Attlee’s Great Contemporaries: The Politics of Character, edited by Frank Field
This book consists of a 50-page introduction in which Frank Field, shrewdly though large- ly in eulogistic vein, analyses the character and political principles of Clement Attlee, followed by 28 essays, many of them book reviews or articles first published in the Observer, in which Attlee considers various of his contemporaries, from Lansbury and Keir Hardie to Aneurin Bevan and Montgomery. Field argues that these articles are uniquely revealing of the values which shaped Attlee’s own career and his understanding of ‘the collective nature of leadership in a free, and in particular, a social democratic society’. This claim is, on the whole, well-justified. He also maintains that the essays are ‘a joy to read … a set of literary crown-jewels … I am struck in these miniature portraits by the beauty of Attlee’s language.’ Here one is left wondering whether one has been reading the same material.
Attlee, Field writes, with an eye to contemporary events, ‘held it as a great truth that the revolution he espoused would never change the character of the British nation unless politicians led by living that kind of life themselves’. Attlee himself, as few others, exemplified ‘that kind of life’. He was austere in his habits, dedicated in his responsibilities, totally incorruptible, indifferent to fashion or popular prejudice. It was not unlike the life led by one of his heroes, King George VI. To be a monarch in a modern democratic state, wrote Attlee, does not call for the possession of exceptional ability: indeed ‘to have it might be rather a disadvantage. What is needed is someone of good intelligence, character and judgment, and a high sense of duty.’
He would have said much the same of a prime minister. He knew he was no orator. He accepted with equanimity the fact that certain members of his cabinet were cleverer than he was. He felt no need to shine in society or to hold the table spellbound with his wit or eloquence. He marvelled at Winston Churchill, admired his protean talents, affectionately mocked some of his more idiosyncratic self-indulgences, but believed that he was ‘the greatest leader in war this country has ever known’. He saw too that in peacetime the characteristics needed for such a role were largely irrelevant. The qualities of the ideal cabinet minister, he considered, were ‘judgment, strength of character, experience of affairs, and an understanding of ordinary people’. A fortiori the same was true of a prime minister. In Cabinet he sharply curbed any tendency on the part of a minister to show off or to expatiate on subjects with which he was not well acquainted. Meetings were normally confined to one a week and not allowed to go on for more than two hours. Even in a crisis, an extra meeting, or at the most two, should be enough: ‘If there is a crisis, the less talk the better.’
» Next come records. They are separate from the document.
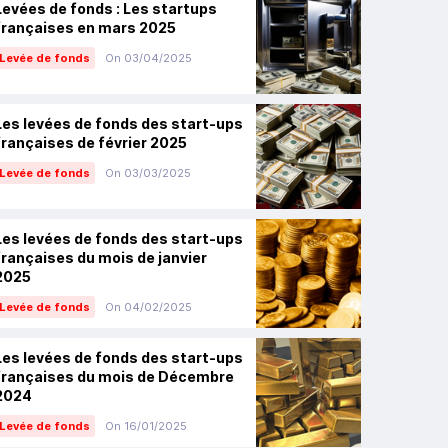
Levées de fonds : Les startups
françaises en mars 2025
Levée de fonds
On 03/04/2025
Les levées de fonds des start-ups
françaises de février 2025
Levée de fonds
On 03/03/2025
Les levées de fonds des start-ups
françaises du mois de janvier
2025
Levée de fonds
On 04/02/2025
Les levées de fonds des start-ups
françaises du mois de Décembre
2024
Levée de fonds
On 16/01/2025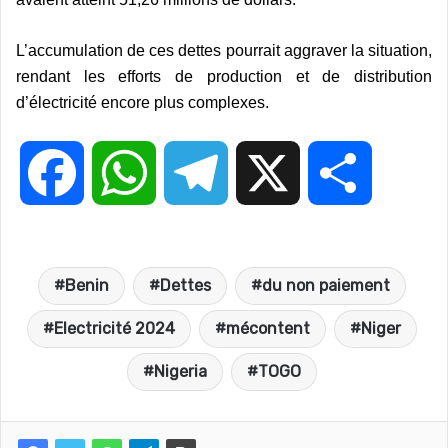
L’accumulation de ces dettes pourrait aggraver la situation,
rendant les efforts de production et de distribution
d’électricité encore plus complexes.
F
W
T
X
P
a
h
e
a
Benin
Dettes
du non paiement
c
a
l
r
Electricité 2024
mécontent
Niger
e
t
e
t
Nigeria
TOGO
b
s
g
a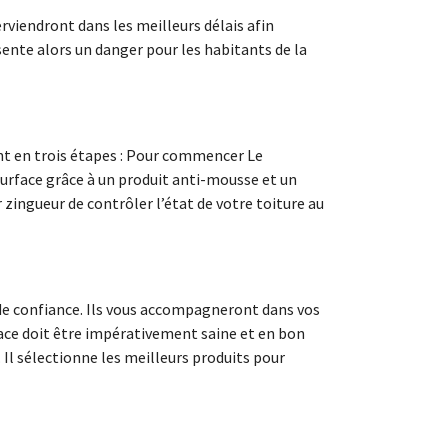
rviendront dans les meilleurs délais afin
ente alors un danger pour les habitants de la
ent en trois étapes : Pour commencer Le
surface grâce à un produit anti-mousse et un
 zingueur de contrôler l’état de votre toiture au
 de confiance. Ils vous accompagneront dans vos
face doit être impérativement saine et en bon
 Il sélectionne les meilleurs produits pour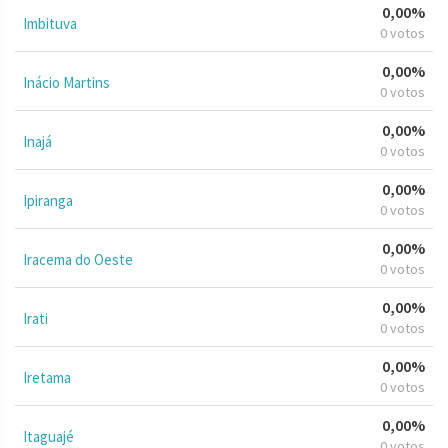
0,00%
Imbituva
0 votos
0,00%
Inácio Martins
0 votos
0,00%
Inajá
0 votos
0,00%
Ipiranga
0 votos
0,00%
Iracema do Oeste
0 votos
0,00%
Irati
0 votos
0,00%
Iretama
0 votos
0,00%
Itaguajé
0 votos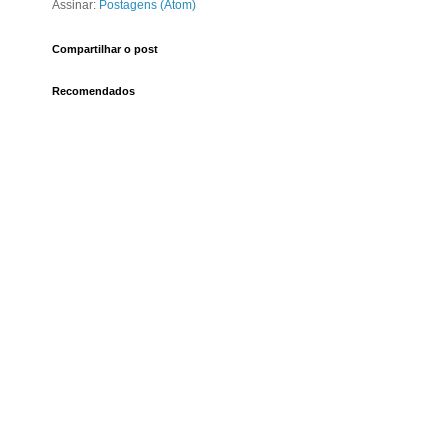
Assinar:
Postagens (Atom)
Compartilhar o post
Recomendados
These essays, therefore, as Field promised, illuminate the unremarkable qualities which made Attlee one of the most remarkable politicians of the 20th century. When it comes to the ‘beauty of Attlee’s language’, however, one looks in vain. ‘Terse, telling and to the point’, as Peter Hennessy describes it in his epilogue, is nearer the mark. Attlee had a gift for sharp one-liners. Hennessy quotes his admirably concise judgment on Halifax: ‘Queer bird, Halifax. Very humorous, all hunting and Holy Communion.’ His comment on the first volume of Churchill’s History of the English Speaking Peoples is equally to the point: ‘Ten pages suffice for a survey of world events including the Renaissance, the Reformation, the Counter-Reformation, and the discovery of the New World, just about as much space as is devoted to King Henry the Eighth’s matrimonial adventures.’ His review of Randolph Churchill’s biography of Anthony Eden is memorably ferocious. The book, he writes, is ‘an essay in the art of denigration. It is not in any way a biography, for there is little or no evidence of serious research.’ He details Churchill’s various unfairnesses and inaccuracies and concludes: ‘Readers of this book will not learn much about Sir Anthony Eden, but they should get a full appreciation of Mr Randolph Churchill.’ ‘Appreciation’ is a loaded word, which Attlee uses with well-judged irony.
But his natural form of expression is resolutely humdrum. George VI, he tells us, ‘was called to the Throne in circumstances that must have caused him distress. It is a tribute to him and to Her Gracious Majesty the Queen Mother that they so soon established themselves firmly in the heart of the people.’ Well, yes, but if the reader is to take this as an example of the ‘uniqueness of Attlee’s style’, the prospects are not very encouraging. Montgomery ‘had not the same sure touch in dealing with people of various nationalities as had Alexander and Eisenhower. He did not always realise the effects of his somewhat brusque methods.’ These essays are riddled with such conventional judgments expressed in pedestrian prose. They are sensible, balanced, cogent and lack-lustre — remarkably like their author. The British can count themselves lucky to have had Attlee as their prime minister, but there is no obligation to admire his literary style.